### 节选文段
• • •
Chinaunix首页 | 论坛 | 博客
  • 博客访问: 1321493
  • 博文数量: 107
  • 博客积分: 10155
  • 博客等级: 上将
  • 技术积分: 2166
  • 用 户 组: 普通用户
  • 注册时间: 2008-03-25 16:57
文章分类

全部博文(107)

文章存档

2010年(1)

2009年(1)

2008年(105)

分类: LINUX

2008-11-05 10:34:32

今天真是不幸,写好的文章竟然在编辑器里被错误冲刷掉了,本来已经完成了本章节的内容,就要在最后关头出现了一个IE错误,现在是重写的,请朋友们见谅。我是无名小卒,请转载的朋友注明出处,谢谢。昨天我们看到了inet_create()函数我们今天继续。

static int inet_create(struct net *net, struct socket *sock, int protocol)
{
    struct sock *sk;
    struct list_head *p;
    struct inet_protosw *answer;
    struct inet_sock *inet;
    struct proto *answer_prot;
    unsigned char answer_flags;
    char answer_no_check;
    int try_loading_module = 0;
    int err;

    if (sock->type != SOCK_RAW &&
     sock->type != SOCK_DGRAM &&
     !inet_ehash_secret)
        build_ehash_secret();

    sock->state = SS_UNCONNECTED;

    /* Look for the requested type/protocol pair. */
    answer = NULL;

这个函数首先是检查是不是原始的socket和udp的socket,并且判断是否已经有了加密字符如果没有就会调用build_ehash_secret来分配一个

void build_ehash_secret(void)
{
    u32 rnd;
    do {
        get_random_bytes(&rnd, sizeof(rnd));
    } while (rnd == 0);
    spin_lock_bh(&inetsw_lock);
    if (!inet_ehash_secret)
        inet_ehash_secret = rnd;
    spin_unlock_bh(&inetsw_lock);
}

get_random_bytes是取得一个随机数即“熵”,取得后赋值给加密字符使用。然后上面的函数中将socket设置为未连接状态。我们继续往下看

lookup_protocol:
    err = -ESOCKTNOSUPPORT;
    rcu_read_lock();
    list_for_each_rcu(p, &inetsw[sock->type]) {
        answer = list_entry(p, struct inet_protosw, list);

        /* Check the non-wild match. */
        if (protocol == answer->protocol) {
            if (protocol != IPPROTO_IP)
• • •
### 数据摘录

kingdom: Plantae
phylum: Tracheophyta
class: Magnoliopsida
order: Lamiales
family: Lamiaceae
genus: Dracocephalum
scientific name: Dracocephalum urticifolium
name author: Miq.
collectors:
• • •
### 任务
照抄上方讲解 inet_create() 函数的选文中的一段原文：从含有“void build_ehash_secret(void)”的词句起，抄到“if (!inet_ehash_secret)”止。

### 练习结果
void build_ehash_secret(void)
{
    u32 rnd;
    do {
        get_random_bytes(&rnd, sizeof(rnd));
    } while (rnd == 0);
    spin_lock_bh(&inetsw_lock);
    if (!inet_ehash_secret)